## Work to be completed
Once you have located the line containing "14px; font-style: italic;" in the material below, return it exactly along with each line after it through the line containing "#edf3d9; stroke-width: 2".

## Data section
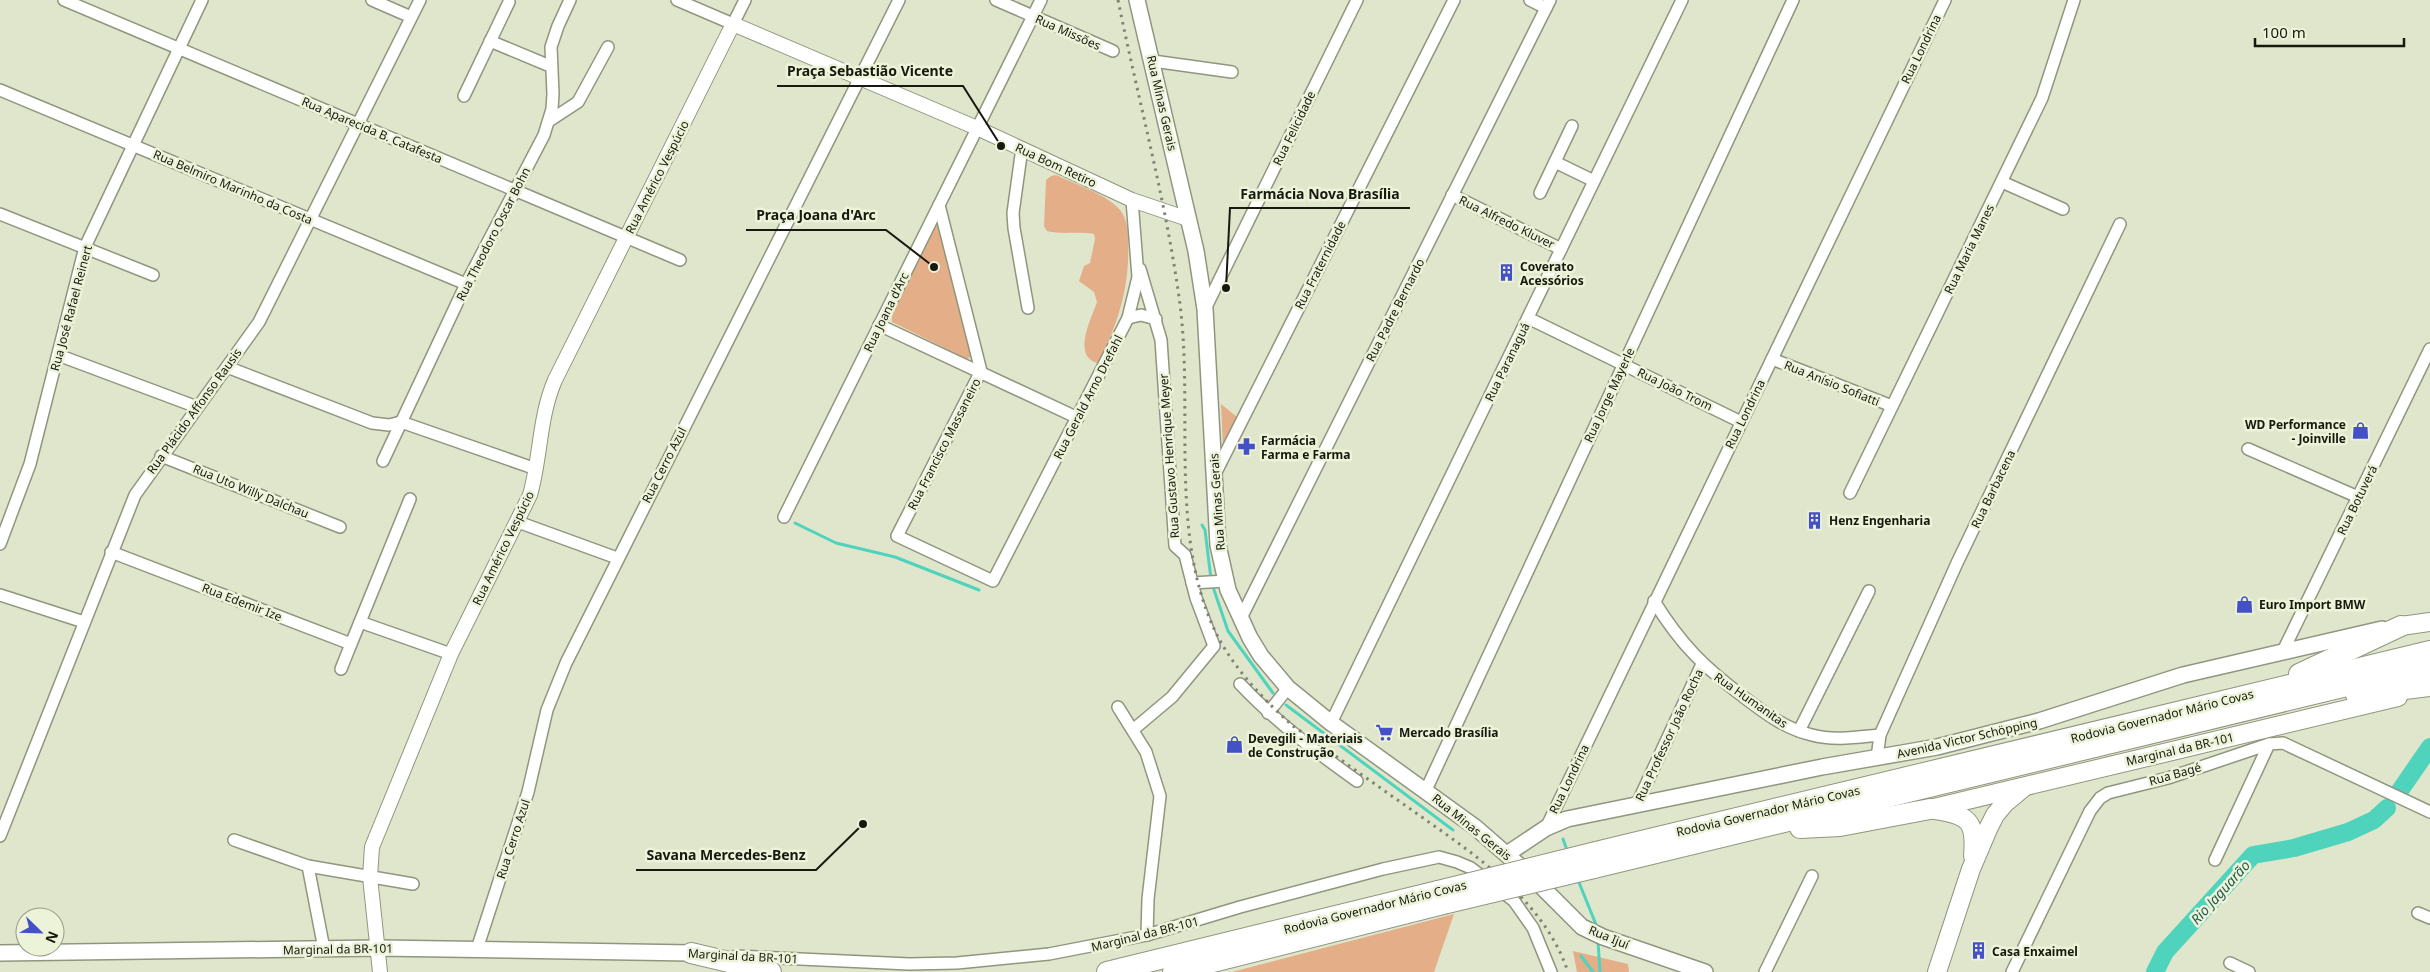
<svg xmlns="http://www.w3.org/2000/svg" width="2430" height="972" font-family="'Noto Sans',sans-serif">
	<style>
		.green { fill: #e4ae88 }
		.lines { fill: none; stroke-linecap: round; stroke-linejoin: round }
		.stream { stroke: #50d3bd; stroke-width: 3 }
		.river { stroke: #50d3bd; stroke-width: 18 }
		.minor-casing { stroke: #90967e; stroke-width: 14 }
		.tertiary-casing { stroke: #90967e; stroke-width: 16 }
		.secondary-casing { stroke: #90967e; stroke-width: 18 }
		.primary-casing { stroke: #90967e; stroke-width: 20 }
		.motorway-casing { stroke: #90967e; stroke-width: 22 }
		.minor { stroke: #fff; stroke-width: 11 }
		.tertiary { stroke: #fff; stroke-width: 14 }
		.secondary { stroke: #fff; stroke-width: 15 }
		.primary { stroke: #fff; stroke-width: 18 }
		.motorway { stroke: #fff; stroke-width: 20 }
		.rail { stroke: #7f8472; stroke-width: 3; stroke-dasharray: 2.5 5; stroke-linecap: butt }
		.motorway-bridge-casing { stroke: #90967e; stroke-width: 22; stroke-linecap: butt }
		.motorway-bridge { stroke: #fff; stroke-width: 20 }
		.labels { text-anchor: middle; dominant-baseline: central; stroke-width: 5; stroke-linejoin: round; paint-order: stroke }
		.street-label { font-size: 12px; fill: #17190f; stroke: #edf3d9 }
		.poi-label { font-size: 12px; font-weight: bold; fill: #17190f; stroke: #edf3d9; text-anchor: start }
		.water-label { font-size: 14px; font-style: italic; fill: #245b51; stroke: #edf3d9 }
		.leader { fill: none; stroke: #17190f; stroke-width: 2 }
		.callout-dot { fill: #17190f; stroke: #edf3d9; stroke-width: 2 }
		.callout-label { font-size: 14px; text-anchor: middle; font-weight: bold; fill: #17190f; stroke: #edf3d9; stroke-width: 5; stroke-linejoin: round; paint-order: stroke }
	</style>
	<rect width="100%" height="100%" fill="#dfe6cc"/>
	<g class="green">
		<path d="M 1056,175 C 1073,183 1108,195 1120,210 C 1127,218 1128,232 1128,242 C 1130,287 1118,324 1098,363 C 1071,357 1092,317 1097,302 L 1094,292 L 1079,281 L 1084,266 L 1090,263 L 1095,239 L 1094,234 C 1076,231 1062,235 1047,231 L 1044,226 L 1046,180 L 1051,176 Z"/>
		<polygon points="939,217 972,356 967,359 892,322 892,316"/>
		<polygon points="1221,404 1237,417 1223,446"/>
		<polygon points="1454,914 1434,972 1232,972"/>
		<polygon points="1573,951 1628,964 1629,972 1577,972"/>
	</g>
	<g class="lines">
		<g class="stream">
			<polyline points="795,523 836,543 895,557 979,590"/>
			<polyline points="1202,525 1205,530 1211,579"/>
			<polyline points="1213,587 1228,631 1273,693"/>
			<polyline points="1286,705 1453,830"/>
			<polyline points="1563,839 1568,853"/>
			<polyline points="1578,880 1597,927"/>
			<polyline points="1598,941 1600,972"/>
			<polyline points="1581,956 1593,972"/>
		</g>
		<g class="river">
			<polyline points="2399,792 2430,747"/>
			<polyline points="2155,972 2165,952 2253,855 2294,848 2348,832 2374,820 2387,808"/>
		</g>
		<defs>
			<g id="minor">
				<polyline points="64,0 680,260"/>
				<polyline points="372,0 411,17"/>
				<polyline points="677,0 733,24 745,0"/>
				<polyline points="996,0 1113,51"/>
				<polyline points="1530,0 1546,8"/>
				<polyline points="490,41 550,66"/>
				<polyline points="1153,61 1232,72"/>
				<polyline points="0,90 466,284"/>
				<polyline points="464,96 509,2"/>
				<polyline points="549,121 578,102 608,47"/>
				<polyline points="1022,148 1013,213 1014,228 1028,308"/>
				<polyline points="1555,162 1594,181"/>
				<polyline points="2002,182 2063,209"/>
				<polyline points="1540,193 1572,126"/>
				<polyline points="1452,195 1561,249"/>
				<polyline points="939,205 981,371 897,536 993,581 1128,318 1138,277 1132,200"/>
				<polyline points="0,214 153,275"/>
				<polyline points="1205,309 1357,0"/>
				<polyline points="1128,318 1141,315 1156,319"/>
				<polyline points="1528,318 1741,422"/>
				<polyline points="879,325 1078,418"/>
				<polyline points="58,355 197,407"/>
				<polyline points="1772,359 1892,406"/>
				<polyline points="227,367 372,423 389,425 401,422"/>
				<polyline points="401,422 536,469"/>
				<polyline points="2248,449 2358,497"/>
				<polyline points="161,456 340,527"/>
				<polyline points="383,461 466,284 544,135 552,109 553,94 551,47 558,26 570,0"/>
				<polyline points="1215,474 1454,0"/>
				<polyline points="1850,493 2042,98 2074,0"/>
				<polyline points="410,499 360,622 451,654"/>
				<polyline points="784,517 1041,0"/>
				<polyline points="518,522 617,558"/>
				<polyline points="0,544 30,464 85,247 202,0"/>
				<polyline points="111,552 351,644 360,622"/>
				<polyline points="1192,583 1226,581"/>
				<polyline points="0,595 84,622"/>
				<path d="M 1654,601 C 1681,645 1705,668 1745,698 C 1766,714 1786,729 1812,735 C 1834,741 1858,737 1880,735"/>
				<polyline points="1240,620 1550,0"/>
				<polyline points="2283,651 2430,349"/>
				<polyline points="341,669 351,644"/>
				<path d="M 1240,684 C 1275,721 1315,751 1357,781"/>
				<polyline points="1118,707 1146,752 1160,796 1148,899 1147,935"/>
				<polyline points="1268,713 1288,688"/>
				<polyline points="1331,723 1682,0"/>
				<polyline points="1134,729 1172,697 1214,646 1196,598 1185,555 1175,546 1161,340 1140,269"/>
				<polyline points="1799,731 1869,591"/>
				<polyline points="1877,758 1880,735 1957,563 2120,224"/>
				<polyline points="1426,790 1793,0"/>
				<polyline points="1636,806 1702,664"/>
				<polyline points="1546,828 1945,0"/>
				<polyline points="0,836 135,495 259,322 420,0"/>
				<polyline points="234,840 308,866 413,884"/>
				<polyline points="2215,860 2269,744"/>
				<polyline points="308,866 324,949"/>
				<polyline points="2418,913 2430,918"/>
				<polyline points="477,949 528,792 547,710 566,663 899,0"/>
				<polyline points="736,956 909,964 957,963 1049,954 1147,935 1240,907 1383,869 1439,857 1457,862 1471,868 1514,901 1533,928 1551,972"/>
				<polyline points="2230,963 2249,972"/>
				<polyline points="1765,972 1812,876"/>
				<polyline points="2012,972 2090,811 2100,798 2108,793 2168,778 2269,744 2283,743 2430,812"/>
			</g>
			<path id="tertiary" d="M 380,972 L 370,877 L 372,847 L 451,654 L 530,495 C 541,456 539,417 555,380 L 733,24 L 977,128 L 1132,200 L 1188,219"/>
			<g id="secondary">
				<polyline points="1137,0 1196,251 1205,309 1218,545 1228,590 1250,638 1261,656 1288,688 1331,723 1475,827 1530,875 1582,927 1603,937 1705,972"/>
				<polyline points="1507,854 1546,828 1567,819 1822,767 1937,747 2039,721 2183,675 2382,629"/>
				<polyline points="0,953 379,948 691,953"/>
			</g>
			<g id="primary">
				<polyline points="2401,626 2430,622"/>
				<polyline points="1930,809 2398,697"/>
				<path d="M 1935,810 C 1969,815 1976,821 1973,856"/>
				<polyline points="1937,972 1971,869 1988,829 1995,815 2005,803 2023,788"/>
			</g>
			<g id="motorway">
				<polyline points="2299,674 2401,626"/>
				<polyline points="2356,695 2430,686"/>
				<polyline points="1800,828 1840,826 1930,809"/>
				<polyline points="1596,852 2430,651"/>
				<polyline points="1594,868 2430,666"/>
				<polyline points="691,953 771,972"/>
				<polyline points="1107,972 1438,891"/>
				<polyline points="1173,972 1443,904"/>
			</g>
		</defs>
		<use href="#minor" class="minor-casing"/>
		<use href="#tertiary" class="tertiary-casing"/>
		<use href="#secondary" class="secondary-casing"/>
		<use href="#primary" class="primary-casing"/>
		<use href="#motorway" class="motorway-casing"/>
		<use href="#minor" class="minor"/>
		<use href="#tertiary" class="tertiary"/>
		<use href="#secondary" class="secondary"/>
		<use href="#primary" class="primary"/>
		<use href="#motorway" class="motorway"/>
		<path class="rail" d="M 1118,0 C 1138,99 1165,197 1179,297 C 1195,407 1167,534 1217,635 C 1235,670 1264,700 1293,726 C 1332,753 1370,781 1409,808 C 1469,851 1543,897 1568,972"/>
		<defs>
			<g id="motorway-bridge">
				<polyline points="1438,891 1596,852"/>
				<polyline points="1443,904 1594,868"/>
			</g>
		</defs>
		<use href="#motorway-bridge" class="motorway-bridge-casing"/>
		<use href="#motorway-bridge" class="motorway-bridge"/>
	</g>
	<defs>
		<symbol id="building-bare" viewBox="-9 -9 18 18"><path d="M-4-6H4V6H1V3H-1V6H-4ZM-2.5-4.3h1.7v1.8h-1.7ZM.8-4.3h1.7v1.8H.8ZM-2.5-1h1.7V.8h-1.7ZM.8-1h1.7V.8H.8Z" fill="#4450c5" stroke="#edf3d9" stroke-width="2.5" paint-order="stroke"/></symbol>
		<symbol id="shop-bare" viewBox="-9 -9 18 18"><path d="M-5-2.5h2.3a2.7 3.5 0 0 1 5.4 0H5L5.5 6h-11ZM-1.5-2.5h3a1.5 2.3 0 0 0-3 0Z" fill="#4450c5" stroke="#edf3d9" stroke-width="2.5" paint-order="stroke"/></symbol>
		<symbol id="pharmacy-bare" viewBox="-9 -9 18 18"><path d="M-2-6h4v4h4v4h-4v4h-4v-4h-4v-4h4Z" fill="#4450c5" stroke="#edf3d9" stroke-width="2.5" paint-order="stroke"/></symbol>
		<symbol id="supermarket-bare" viewBox="-9 -9 18 18"><path d="M-6-5.5h2.5l.6 2H6L4.5 2H-2.5L-4.4-4H-6ZM-1.5 3.2a1.3 1.3 0 1 0 .1 0ZM3 3.2a1.3 1.3 0 1 0 .1 0Z" fill="#4450c5" stroke="#edf3d9" stroke-width="2.5" paint-order="stroke"/></symbol>
	</defs>
	<g fill-rule="evenodd">
		<use href="#building-bare" x="1494" y="260" width="25" height="25"/>
		<use href="#shop-bare" x="2348" y="418" width="25" height="25"/>
		<use href="#pharmacy-bare" x="1234" y="434" width="25" height="25"/>
		<use href="#building-bare" x="1802" y="508" width="25" height="25"/>
		<use href="#shop-bare" x="2232" y="592" width="25" height="25"/>
		<use href="#supermarket-bare" x="1372" y="720" width="25" height="25"/>
		<use href="#shop-bare" x="1222" y="732" width="25" height="25"/>
		<use href="#building-bare" x="1966" y="938" width="25" height="25"/>
	</g>
	<g class="labels">
		<g class="street-label">
			<text transform="translate(1068 32) rotate(24)">Rua Missões</text>
			<text transform="translate(1921 49) rotate(-64)">Rua Londrina</text>
			<text transform="translate(1162 103) rotate(77)">Rua Minas Gerais</text>
			<text transform="translate(1294 128) rotate(-64)">Rua Felicidade</text>
			<text transform="translate(372 130) rotate(23)">Rua Aparecida B. Catafesta</text>
			<text transform="translate(1056 165) rotate(25)">Rua Bom Retiro</text>
			<text transform="translate(657 177) rotate(-63)">Rua Américo Vespúcio</text>
			<text transform="translate(233 187) rotate(23)">Rua Belmiro Marinho da Costa</text>
			<text transform="translate(1507 222) rotate(26)">Rua Alfredo Kluver</text>
			<text transform="translate(493 234) rotate(-63)">Rua Theodoro Oscar Bohn</text>
			<text transform="translate(1969 249) rotate(-64)">Rua Maria Manes</text>
			<text transform="translate(1320 265) rotate(-63)">Rua Fraternidade</text>
			<text transform="translate(71 308) rotate(-75)">Rua José Rafael Reinert</text>
			<text transform="translate(1395 310) rotate(-63)">Rua Padre Bernardo</text>
			<text transform="translate(886 312) rotate(-64)">Rua Joana d'Arc</text>
			<text transform="translate(1507 362) rotate(-64)">Rua Paranaguá</text>
			<text transform="translate(1832 383) rotate(22)">Rua Anísio Sofiatti</text>
			<text transform="translate(1675 389) rotate(26)">Rua João Trom</text>
			<text transform="translate(1609 395) rotate(-65)">Rua Jorge Mayerle</text>
			<text transform="translate(1088 397) rotate(-63)">Rua Gerald Arno Drefahl</text>
			<text transform="translate(194 411) rotate(-54)">Rua Plácido Affonso Rausis</text>
			<text transform="translate(1745 414) rotate(-64)">Rua Londrina</text>
			<text transform="translate(944 444) rotate(-63)">Rua Francisco Massaneiro</text>
			<text transform="translate(1169 456) rotate(-94)">Rua Gustavo Henrique Meyer</text>
			<text transform="translate(664 465) rotate(-63)">Rua Cerro Azul</text>
			<text transform="translate(1993 489) rotate(-64)">Rua Barbacena</text>
			<text transform="translate(251 491) rotate(22)">Rua Uto Willy Dalchau</text>
			<text transform="translate(2357 500) rotate(-64)">Rua Botuverá</text>
			<text transform="translate(1217 502) rotate(-94)">Rua Minas Gerais</text>
			<text transform="translate(503 548) rotate(-64)">Rua Américo Vespúcio</text>
			<text transform="translate(242 602) rotate(21)">Rua Edemir Ize</text>
			<text transform="translate(1751 700) rotate(35)">Rua Humanitas</text>
			<text transform="translate(2162 716) rotate(-14)">Rodovia Governador Mário Covas</text>
			<text transform="translate(1669 735) rotate(-65)">Rua Professor João Rocha</text>
			<text transform="translate(1967 738) rotate(-13)">Avenida Victor Schöpping</text>
			<text transform="translate(2180 749) rotate(-13)">Marginal da BR-101</text>
			<text transform="translate(2175 774) rotate(-16)">Rua Bagé</text>
			<text transform="translate(1569 779) rotate(-64)">Rua Londrina</text>
			<text transform="translate(1768 811) rotate(-13)">Rodovia Governador Mário Covas</text>
			<text transform="translate(1472 827) rotate(39)">Rua Minas Gerais</text>
			<text transform="translate(513 839) rotate(-72)">Rua Cerro Azul</text>
			<text transform="translate(1375 907) rotate(-14)">Rodovia Governador Mário Covas</text>
			<text transform="translate(1145 934) rotate(-14)">Marginal da BR-101</text>
			<text transform="translate(1609 937) rotate(22)">Rua Ijuí</text>
			<text transform="translate(338 949) rotate(-1)">Marginal da BR-101</text>
			<text transform="translate(743 956) rotate(3)">Marginal da BR-101</text>
		</g>
		<g class="poi-label">
			<text x="1520" y="266">Coverato<tspan x="1520" dy="14">Acessórios</tspan></text>
			<text x="2346" y="424" text-anchor="end">WD Performance<tspan x="2346" dy="14">- Joinville</tspan></text>
			<text x="1261" y="440">Farmácia<tspan x="1261" dy="14">Farma e Farma</tspan></text>
			<text x="1829" y="520">Henz Engenharia</text>
			<text x="2259" y="604">Euro Import BMW</text>
			<text x="1399" y="732">Mercado Brasília</text>
			<text x="1248" y="738">Devegili - Materiais<tspan x="1248" dy="14">de Construção</tspan></text>
			<text x="1992" y="951">Casa Enxaimel</text>
		</g>
		<g class="water-label">
			<text transform="translate(2220 892) rotate(-48)">Rio Jaguarão</text>
		</g>
	</g>
	<path class="leader" d="M1001 146L963 86H777M1226 288L1230 208H1410M934 267L886 230H746M863 824L816 870H636"/>
	<g class="callout-dot">
		<circle cx="1001" cy="146" r="5"/>
		<circle cx="1226" cy="288" r="5"/>
		<circle cx="934" cy="267" r="5"/>
		<circle cx="863" cy="824" r="5"/>
	</g>
	<g class="callout-label">
		<text x="870" y="76">Praça Sebastião Vicente</text>
		<text x="1320" y="199">Farmácia Nova Brasília</text>
		<text x="816" y="220">Praça Joana d'Arc</text>
		<text x="726" y="860">Savana Mercedes-Benz</text>
	</g>
	<g transform="translate(40 932) rotate(113)"><circle r="24" fill="#edf3d9" stroke="#979c88"/>
	<path d="M0-4L9 19L0 12L-9 19Z" fill="#4450c5"/>
	<text y="-8" font-size="14" font-weight="bold" text-anchor="middle" fill="#17190f">N</text>
	</g>
	<path d="M2255 38v8h149v-8" fill="none" stroke="#17190f" stroke-width="2.5"/>
	<text x="2262" y="38" font-size="15" fill="#17190f" stroke="#edf3d9" stroke-width="4" paint-order="stroke">100 m</text>
</svg>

## Task result
		.water-label { font-size: 14px; font-style: italic; fill: #245b51; stroke: #edf3d9 }
		.leader { fill: none; stroke: #17190f; stroke-width: 2 }
		.callout-dot { fill: #17190f; stroke: #edf3d9; stroke-width: 2 }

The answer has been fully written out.